Was sagt das Zahnheilkundegesetz?

Nach § 1 des Zahnheilkundegesetzes (ZHG) ist die Ausübung der Zahnheilkunde approbierten Zahnärzten vorbehalten. Dazu zählt die „Feststellung und Behandlung von Zahn-, Mund- und Kieferkrankheiten“. Da Zahnverfärbungen einen Krankheitswert haben können – etwa durch Karies oder innere Blutungen –, fällt auch das Bleichen unter diesen Vorbehalt. Das Oberlandesgericht Frankfurt am Main bestätigte 2012 (Az. 6U 264/10), dass Bleaching mit mehr als 6 % Wasserstoffperoxid nur von Zahnärzten oder unter deren Aufsicht durchgeführt werden darf.

Warum ist die zahnärztliche Diagnose so wichtig?

Bevor gebleicht wird, muss die Ursache der Verfärbung geklärt werden. „Nicht jede Verfärbung ist harmlos“, erklärt Dr. med. dent. Julia Meier, Zahnärztin aus Berlin. „Karies, freiliegendes Dentin oder undichte Füllungen können bei Kontakt mit Bleichmitteln starke Schmerzen verursachen oder die Zähne schädigen.“ Nur der Zahnarzt kann durch eine gründliche Untersuchung ausschließen, dass solche Risiken bestehen. Zudem müssen Sie über Alternativen, Nebenwirkungen und mögliche Folgen für bestehenden Zahnersatz aufgeklärt werden.

EU-Kosmetik-Verordnung: Was ist erlaubt?

Seit 2013 gilt die EU-Kosmetik-Verordnung 1223/2009. Sie erlaubt den freien Verkauf von Zahnaufhellern mit bis zu 0,1 % Wasserstoffperoxid – diese gelten als kosmetische Mittel. Für höhere Konzentrationen (wie sie für ein sichtbares Ergebnis nötig sind) gilt: Sie unterliegen dem Medizinprodukterecht und dürfen nur vom Zahnarzt angewendet werden.

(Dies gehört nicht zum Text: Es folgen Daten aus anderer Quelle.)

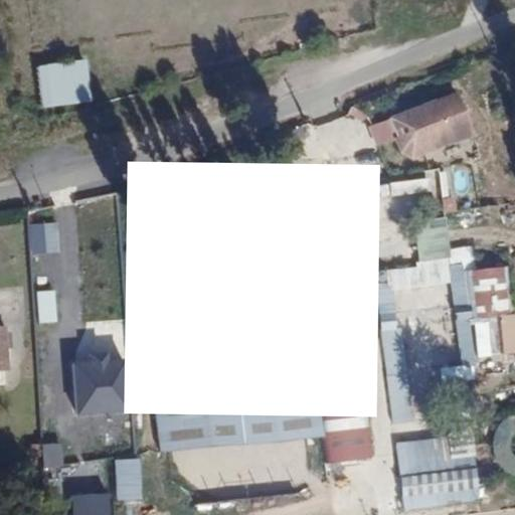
[(92,79),(45,86),(48,126),(96,120),(92,79)]
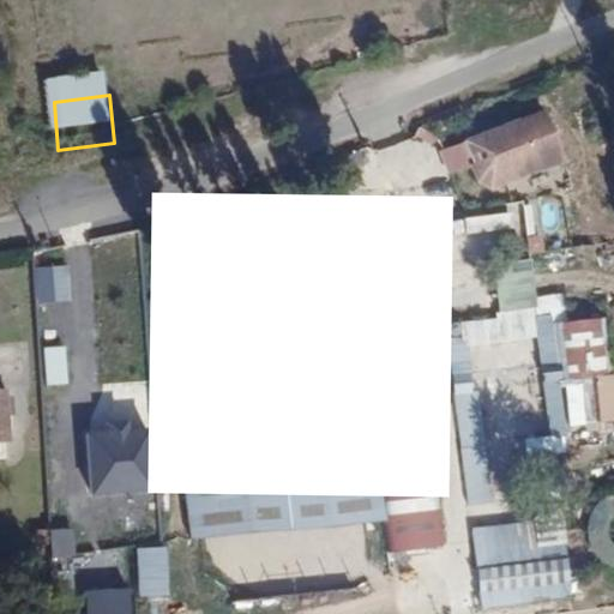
[(571,163),(557,109),(443,152),(450,174),(473,170),(491,190),(571,163)]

In jedem Anwendungszyklus muss die erste Anwendung beim Zahnarzt erfolgen; danach kann das Produkt unter Aufsicht zu Hause weiterverwendet werden.

Welche Risiken bestehen bei Bleaching im Kosmetikstudio?

Kosmetikstudios oder „Zahnkosmetikinstitute“ dürfen Bleaching mit mehr als 0,1 % Wasserstoffperoxid nicht anbieten. Tun sie es doch, handeln sie illegal. Die Gefahren: unerkannte Karies oder freiliegende Zahnhälse können zu irreversiblen Schäden führen, Zahnfleischverätzungen sind möglich, und die Aufklärung über Risiken fehlt oft. Zudem ist die langfristige Wirkung von Bleichmitteln auf die Zahnhartsubstanz wissenschaftlich noch nicht abschließend geklärt.

FAQ – Häufige Fragen zum Bleaching

Darf ich Bleaching-Produkte aus dem Internet verwenden?
Produkte mit mehr als 0,1 % Wasserstoffperoxid sind verschreibungspflichtig und dürfen nur nach zahnärztlicher Anwendung abgegeben werden. Produkte mit geringerer Konzentration sind frei verkäuflich, aber oft weniger wirksam.

Ist Bleaching schmerzhaft?
Bei korrekter Anwendung unter zahnärztlicher Aufsicht treten meist nur leichte Empfindlichkeiten auf. Bei Vorschäden kann es zu starken Schmerzen kommen.

Wie lange hält das Ergebnis?
Das hängt von der Lebensweise ab (z. B. Rauchen, Kaffee, Tee). Im Durchschnitt hält die Aufhellung ein bis zwei Jahre.

Kann ich Bleaching mit meiner Krankenkasse abrechnen?
Nein, Bleaching ist eine ästhetische Leistung und wird nicht von der gesetzlichen Krankenversicherung übernommen.

Fazit: Sicherheit geht vor

Bleaching ist mehr als nur Kosmetik – es ist ein medizinischer Eingriff, der Fachwissen erfordert. Vertrauen Sie daher nur Ihrem Zahnarzt. So schützen Sie Ihre Zähne vor unnötigen Risiken und erhalten ein sicheres, langanhaltendes Ergebnis.